▶ **Problem details**: Quote every line of the records below verbatim, but please leave the pictures out.

▶ **Input rows**:
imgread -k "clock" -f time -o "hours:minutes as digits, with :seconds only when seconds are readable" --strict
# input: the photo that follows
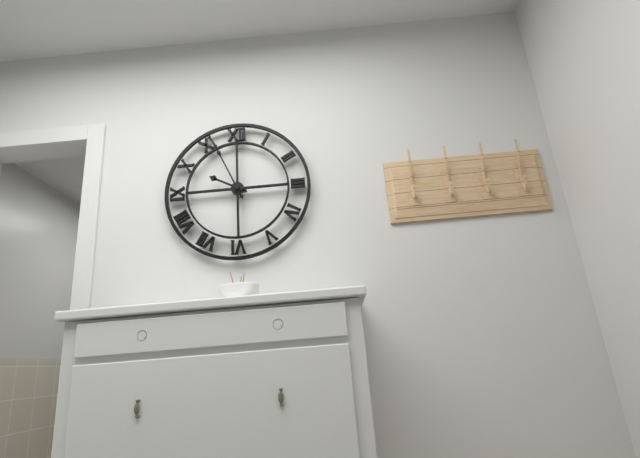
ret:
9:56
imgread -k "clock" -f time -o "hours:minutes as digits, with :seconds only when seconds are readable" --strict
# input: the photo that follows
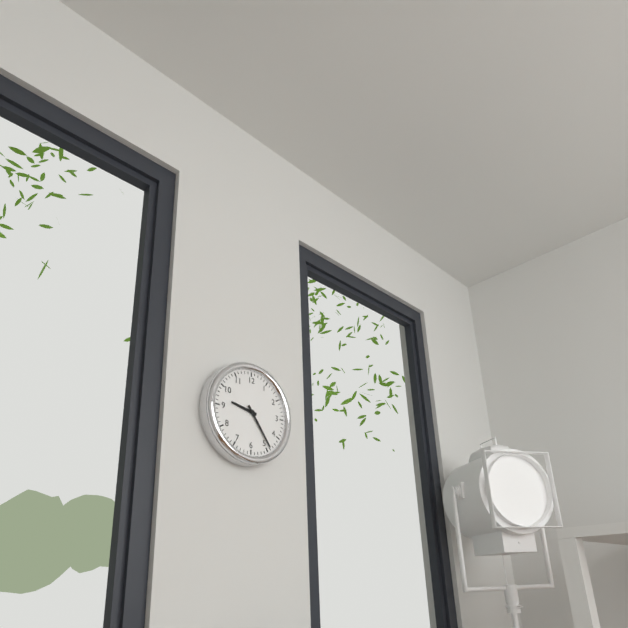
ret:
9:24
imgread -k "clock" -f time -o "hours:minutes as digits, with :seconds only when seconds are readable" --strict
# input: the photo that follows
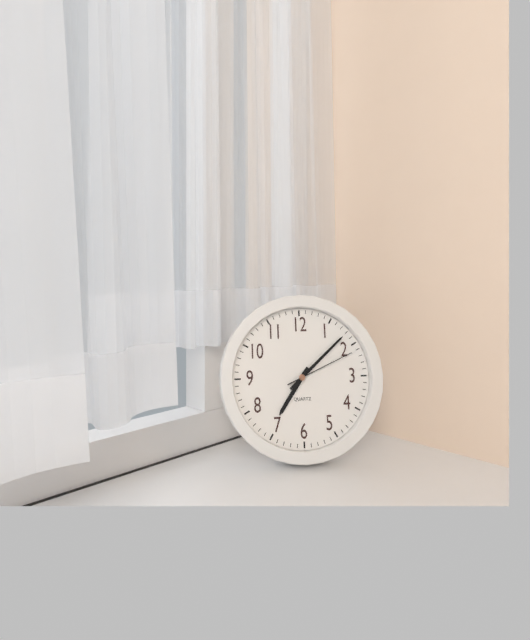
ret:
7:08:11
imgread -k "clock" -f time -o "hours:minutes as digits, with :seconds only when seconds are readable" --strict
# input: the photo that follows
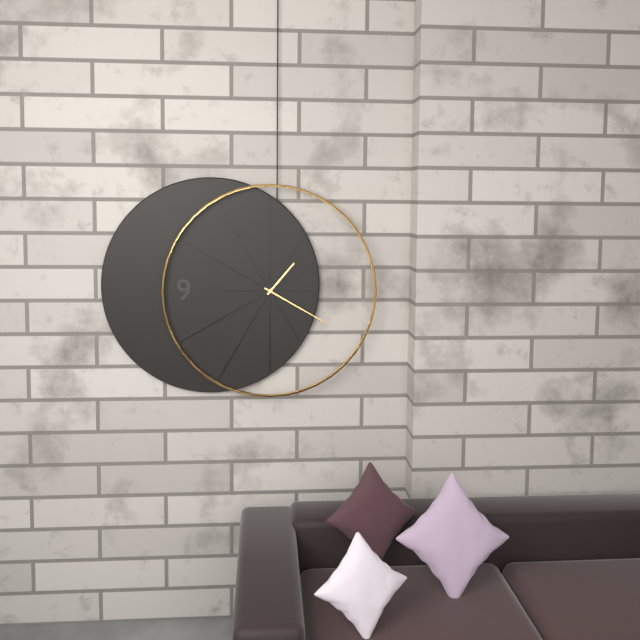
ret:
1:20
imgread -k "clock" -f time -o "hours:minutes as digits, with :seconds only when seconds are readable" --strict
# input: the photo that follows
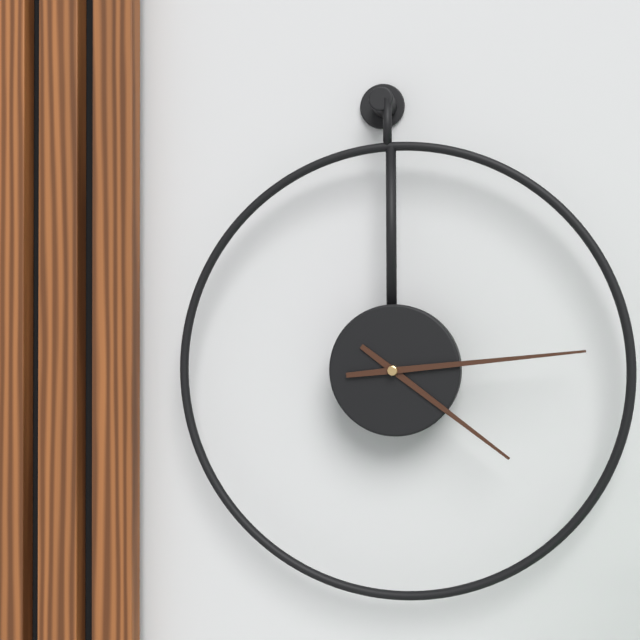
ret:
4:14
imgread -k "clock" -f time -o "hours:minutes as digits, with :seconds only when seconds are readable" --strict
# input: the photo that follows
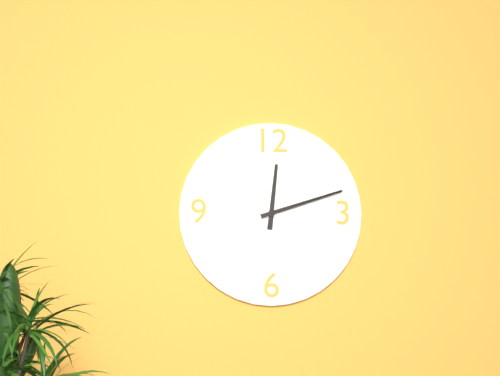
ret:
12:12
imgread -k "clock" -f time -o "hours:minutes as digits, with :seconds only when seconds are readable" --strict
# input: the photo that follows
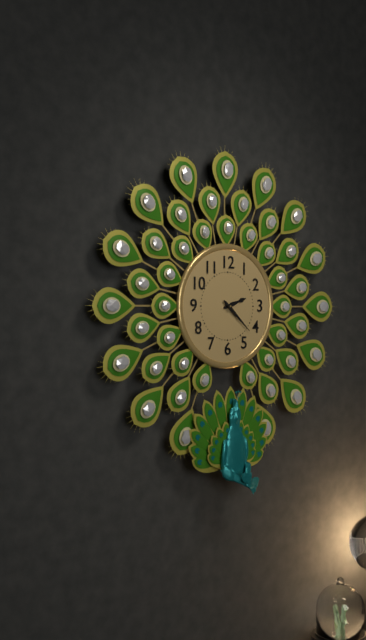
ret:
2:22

▶ **Written reply**:
imgread -k "clock" -f time -o "hours:minutes as digits, with :seconds only when seconds are readable" --strict
# input: the photo that follows
ret:
9:56
imgread -k "clock" -f time -o "hours:minutes as digits, with :seconds only when seconds are readable" --strict
# input: the photo that follows
ret:
9:24
imgread -k "clock" -f time -o "hours:minutes as digits, with :seconds only when seconds are readable" --strict
# input: the photo that follows
ret:
7:08:11
imgread -k "clock" -f time -o "hours:minutes as digits, with :seconds only when seconds are readable" --strict
# input: the photo that follows
ret:
1:20
imgread -k "clock" -f time -o "hours:minutes as digits, with :seconds only when seconds are readable" --strict
# input: the photo that follows
ret:
4:14
imgread -k "clock" -f time -o "hours:minutes as digits, with :seconds only when seconds are readable" --strict
# input: the photo that follows
ret:
12:12
imgread -k "clock" -f time -o "hours:minutes as digits, with :seconds only when seconds are readable" --strict
# input: the photo that follows
ret:
2:22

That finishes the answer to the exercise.